God Rest ye Merry Gentlemen (and women!)… Don’t let yourself drive if you’re feeling very tired, as fatigue can cause you to lose concentration on the road. Fatigue is suspected to be the primary cause of more than 20% of road fatalities. If you are on the road and you start to yawn, your eyes feel heavy or your concentration is waning, pull over and take a 15 minute power nap.
We wish you a Merry Christmas… – but not too merry… We’ve all heard the statistics and campaigns around drink driving in this country. Whilst the legal limit of alcohol in your system on the road is 50mg of alcohol in every 100ml of blood, your best bet is to avoid drinking alcohol all together if you plan on driving the family around at Christmas time.

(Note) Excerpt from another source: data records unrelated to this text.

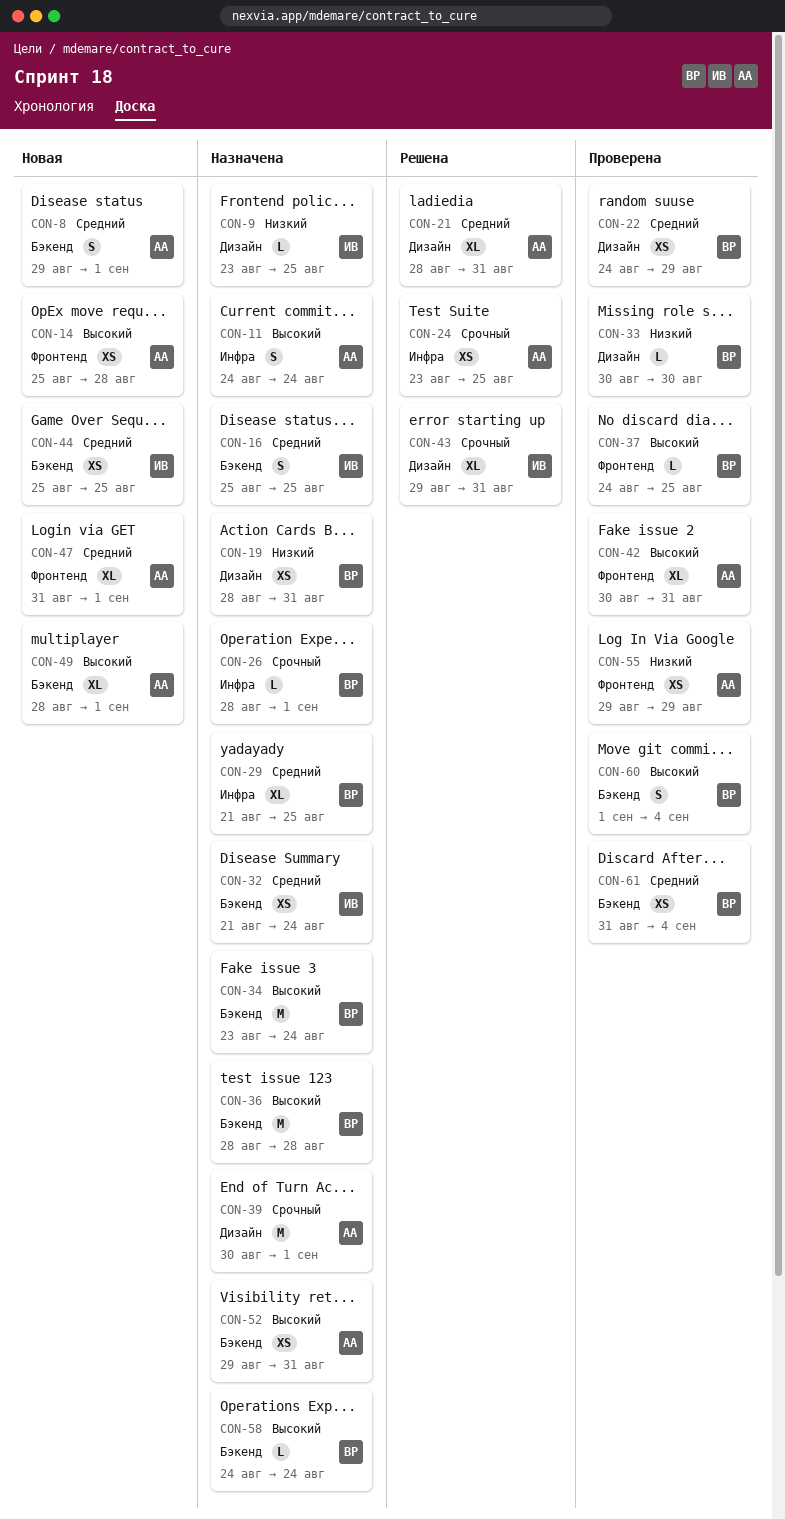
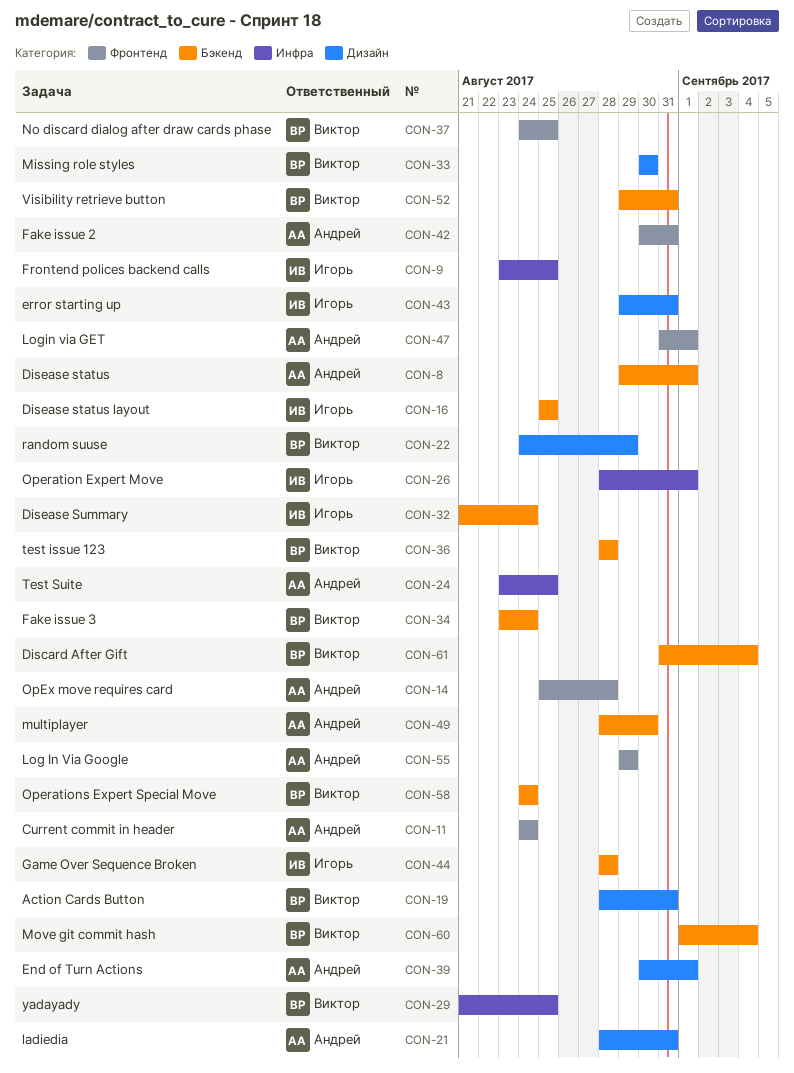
CON-9, label: Дизайн -> Инфра
CON-11, label: Инфра -> Фронтенд
CON-26, owner: Виктор -> Игорь
CON-44, start: Aug 25 -> Aug 28
CON-44, due: Aug 25 -> Aug 28
CON-49, due: Sep 1 -> Aug 30
CON-52, owner: Андрей -> Виктор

Alcohol impairs your judgement, gives you slower reaction times, causes fatigue and if over the limit, you may end up with fines and loss of your license, or worse – causing serious injury to you, your family and others on the road.
Silent Night …. The possibility of road crashes increases at night, due to visibility issues, fatigue and wildlife. If you are travelling at night and your car breaks down, ensure that you put your hazard lights on so that you’re visible to oncoming traffic.
Do you hear what I hear? …. Hopefully you are not hearing the sound of your mobile phone – a major distraction in a vehicle. Being distracted increases your chances of having a crash. It slows down your reaction times and puts you in danger of failing to see hazards such as traffic lights, stop signs or other road users, including pedestrians and bicycle riders. This Christmas put your phone in the glove box and drive safely!
Because after all, all your family really want for Christmas…. Is you!!